Naciones Unidas se dispone a aumentar la presión sobre el Gobierno de Myanmar para evitar una segunda oleada de muertes debido a la insuficiente ayuda que los militares han dado a las víctimas del ciclón Nargis.

AGENCIAS
"Entramos en una segunda etapa de las operaciones para ayudar al pueblo de Myanmar", afirmó hoy el secretario general de la Organización de Naciones Unidas (ONU), Ban Ki-moon, en un breve encuentro con la prensa. "Aunque el Gobierno de Myanmar ha mostrado una mayor flexibilidad, es de lejos insuficiente, y la magnitud de la situación requiere una mayor movilización de recursos y cooperantes", afirmó.
Moon celebrará una reunión con embajadores de los principales países donantes de ayuda así como con los de la Asociación de Naciones del Sudeste Asiático (ASEAN) para "discutir de verdad qué medidas concretas" se pueden tomar "a partir de ahora".
El secretario general de la ONU discutió la situación en Birmania por teléfono con el primer ministro del Reino Unido, Gordon Brown, quien propuso convocar una cumbre internacional para coordinar los esfuerzos de ayuda al país asiático. El embajador británico ante la ONU, John Sawers, señaló que a la cumbre acudirían gobiernos, instituciones multilaterales y las principales Organizaciones No Gubernamentales (ONG) presentes en Birmania.
Sin respuestas desde Myanmar
El líder de la Junta Militar birmana, el general Than Swe, sigue sin devolver las llamadas que Ban le ha efectuado, ni las dos cartas que le ha enviado, lo que un alto funcionario de Naciones Unidas atribuyó a "la alergia al teléfono" que sufren los militares birmanos.
El Gobierno del país acepta la ayuda enviada por la comunidad internacional que recibe, pero se reserva la responsabilidad de distribuirla y se resiste a dejar entrar a extranjeros para ayudar en las tareas de asistencia a los damnificados.

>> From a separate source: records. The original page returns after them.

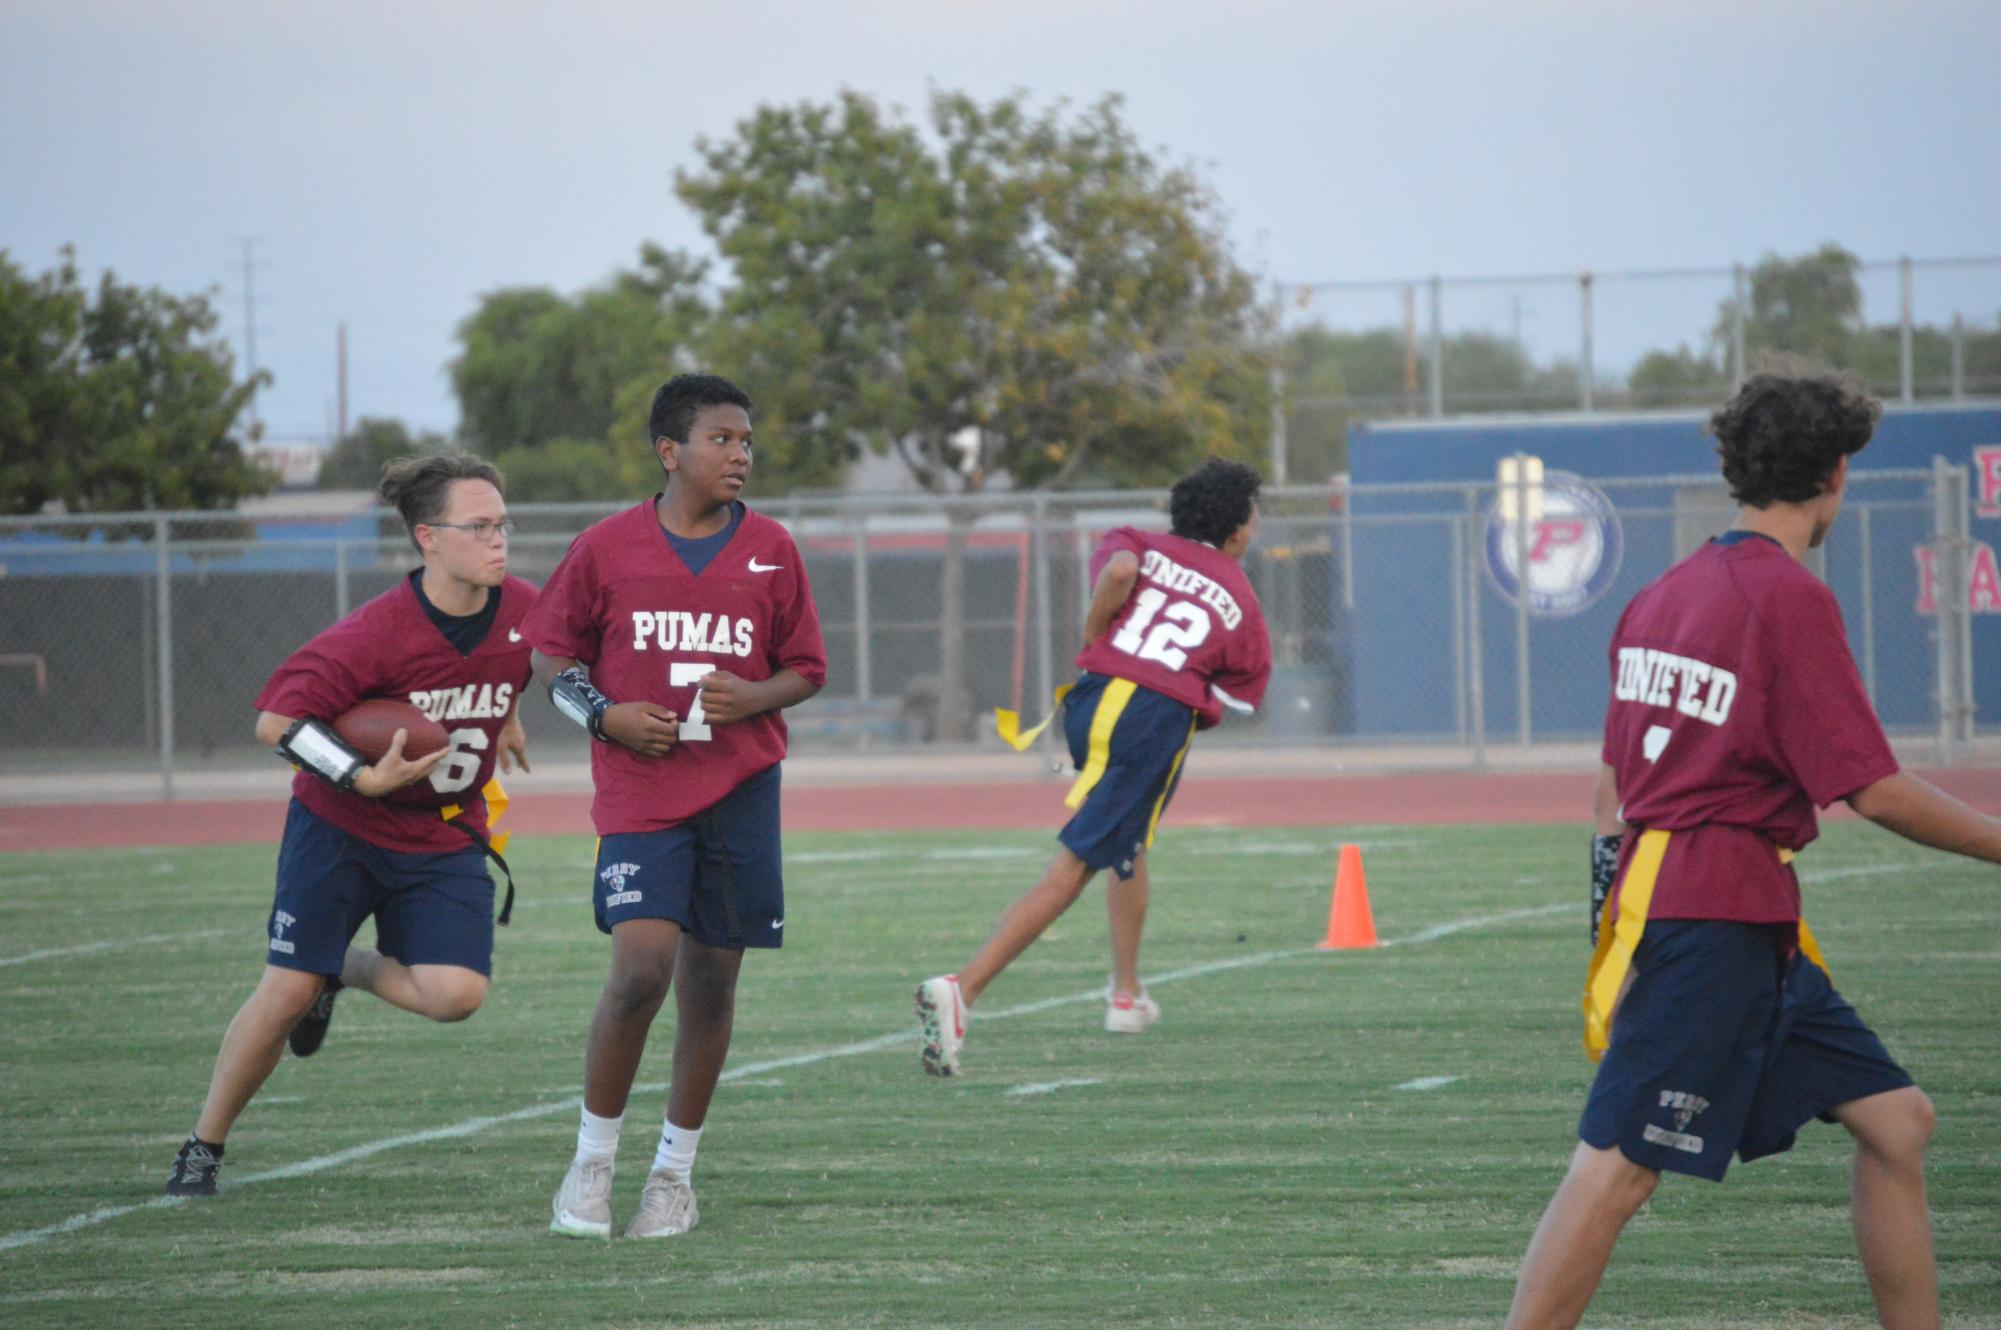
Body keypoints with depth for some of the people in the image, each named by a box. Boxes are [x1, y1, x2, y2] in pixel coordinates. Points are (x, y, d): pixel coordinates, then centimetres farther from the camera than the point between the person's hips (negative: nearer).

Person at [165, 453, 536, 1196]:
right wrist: (363, 779, -29)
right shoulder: (379, 632, -25)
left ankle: (347, 971, 17)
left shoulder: (524, 611, -10)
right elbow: (275, 720, -22)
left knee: (455, 994, -16)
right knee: (287, 991, -6)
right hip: (341, 828, -4)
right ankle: (203, 1149, 13)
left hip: (445, 840, 4)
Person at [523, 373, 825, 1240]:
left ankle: (675, 1170, 20)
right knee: (641, 964, -17)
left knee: (711, 982, 4)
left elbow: (807, 670, 12)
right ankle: (592, 1161, 0)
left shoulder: (771, 551, 4)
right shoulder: (607, 549, -1)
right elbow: (550, 651, 11)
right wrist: (604, 713, -7)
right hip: (639, 789, -2)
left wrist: (754, 697, -9)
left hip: (742, 791, 2)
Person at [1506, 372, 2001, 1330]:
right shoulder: (1791, 597, -13)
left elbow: (1614, 773, 19)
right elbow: (1872, 789, -16)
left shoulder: (1666, 593, 14)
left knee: (1895, 1120, 11)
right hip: (1718, 920, -10)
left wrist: (1615, 891, 25)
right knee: (1618, 1168, -11)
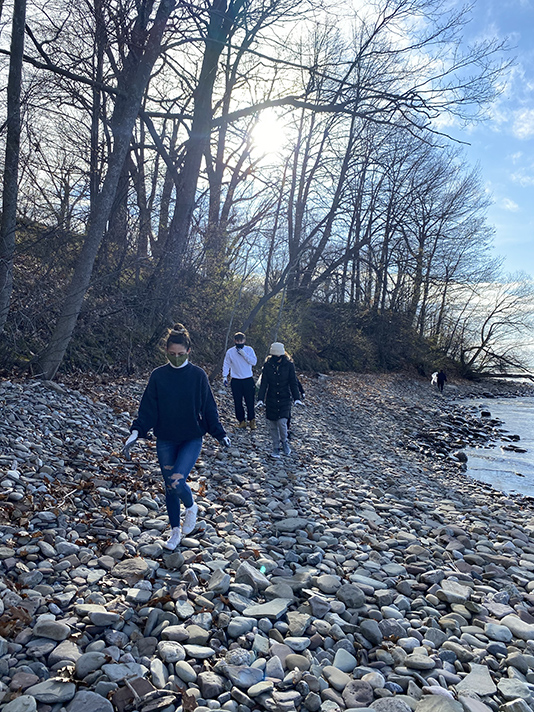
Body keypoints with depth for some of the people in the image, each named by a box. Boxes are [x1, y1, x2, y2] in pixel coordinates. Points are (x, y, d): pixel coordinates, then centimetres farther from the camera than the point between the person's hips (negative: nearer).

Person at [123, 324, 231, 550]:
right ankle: (175, 531, 32)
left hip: (191, 440, -2)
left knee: (176, 481, -19)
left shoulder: (198, 376, -5)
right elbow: (147, 409, -1)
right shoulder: (157, 376, -2)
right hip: (165, 441, 3)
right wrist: (135, 433, -13)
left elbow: (208, 409, 1)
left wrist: (220, 435, 1)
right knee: (169, 488, 11)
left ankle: (190, 507, 14)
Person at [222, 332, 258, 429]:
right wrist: (224, 376, -4)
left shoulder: (249, 349, 0)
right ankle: (241, 421, 17)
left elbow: (254, 362, -9)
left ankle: (252, 420, 17)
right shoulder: (230, 352, 2)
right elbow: (226, 365, 7)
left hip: (248, 380, -1)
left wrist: (244, 354, -18)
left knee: (250, 401, 1)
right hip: (235, 381, 1)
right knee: (237, 402, 5)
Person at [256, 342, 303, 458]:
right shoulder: (267, 365, -3)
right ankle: (276, 447, 22)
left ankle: (284, 441, 18)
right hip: (271, 400, 2)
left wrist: (297, 398, -10)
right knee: (273, 425, 6)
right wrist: (260, 399, -14)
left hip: (285, 399, -1)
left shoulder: (289, 365, -5)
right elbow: (263, 383, -4)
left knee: (282, 422, -11)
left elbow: (293, 383, -2)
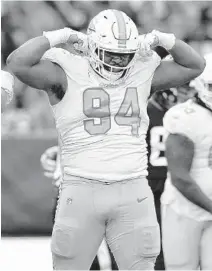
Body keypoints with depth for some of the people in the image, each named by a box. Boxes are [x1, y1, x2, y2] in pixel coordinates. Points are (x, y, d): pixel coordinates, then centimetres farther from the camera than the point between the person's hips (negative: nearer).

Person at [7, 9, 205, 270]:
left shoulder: (142, 75, 10)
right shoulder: (68, 74, -2)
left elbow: (195, 66, 18)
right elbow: (18, 64, -15)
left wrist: (164, 40, 4)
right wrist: (57, 38, -10)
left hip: (132, 193, 3)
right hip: (82, 190, -3)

Bajo esas condiciones, Naciones Unidas considera que las operaciones de ayuda siguen siendo insuficientes y ponen en riesgo las vidas de los damnificados por Nargis, que ahora se estima pueden llegar hasta los 2,5 millones de personas.
Situación de emergencia
Las últimas cifras ofrecidas por las autoridades elevan los muertos a 38.400 y los desaparecidos a 27.000, según la ONU. "Si queremos evitar la segunda oleada de muertes que nos tememos, se debe organizar una acción internacional coordinada", aseguró el subsecretario general de la ONU para Asuntos Humanitarios, John Holmes. Precisó que se siguen detectando casos de diarrea entre la población damnificada, pero matizó que no son todavía 'algo significante'.
Aseguró que el "mayor problema" en la actualidad que enfrenta la ayuda es la decisión de las autoridades birmanas de impedir a los escasos cooperantes internacionales en Rangún el acceso a las zonas interiores del delta del río Irrawady, donde se encuentran las poblaciones más desamparadas. "Es una frustración inmensa que los que han podido llegar a Myanmar no puedan acceder al delta", apuntó.
El centenar de empleados internacionales que tienen las agencias de la ONU en Birmania han tenido que ceder la coordinación sobre el terreno al personal local, que en general carece de la experiencia y los conocimientos necesarios para llevar a cabo una operación de esta magnitud, apuntó. Holmes indicó que han recibido por el momento un total de 40 visados, pero que hay decenas de solicitudes más a la espera de una respuesta de los servicios consulares birmanos.
En cuanto a las aportaciones económicas, el subsecretario general indicó que se han recibido promesas de ayuda, en forma bilateral o a través de Naciones Unidas, valoradas en 115 millones de dólares. Holmes advirtió de que la solicitud de fondos de emergencia por 187 millones de dólares lanzada el viernes por la ONU ha aumentado a 200 millones de dólares después de que se le agregaran nuevos pedido del Programa Mundial de Alimentos (PMA).
La ONU calcula que Rangún ha recibido entre 25 y 30 vuelos con ayuda humanitaria en los últimos catorce días, pero se desconoce cuánta parte de esos cargamentos han conseguido llegar a quienes los necesitan. Los expertos en asistencia humanitaria de la organización estiman que solamente un tercio de los damnificados ha recibido algún tipo mínimo de ayuda.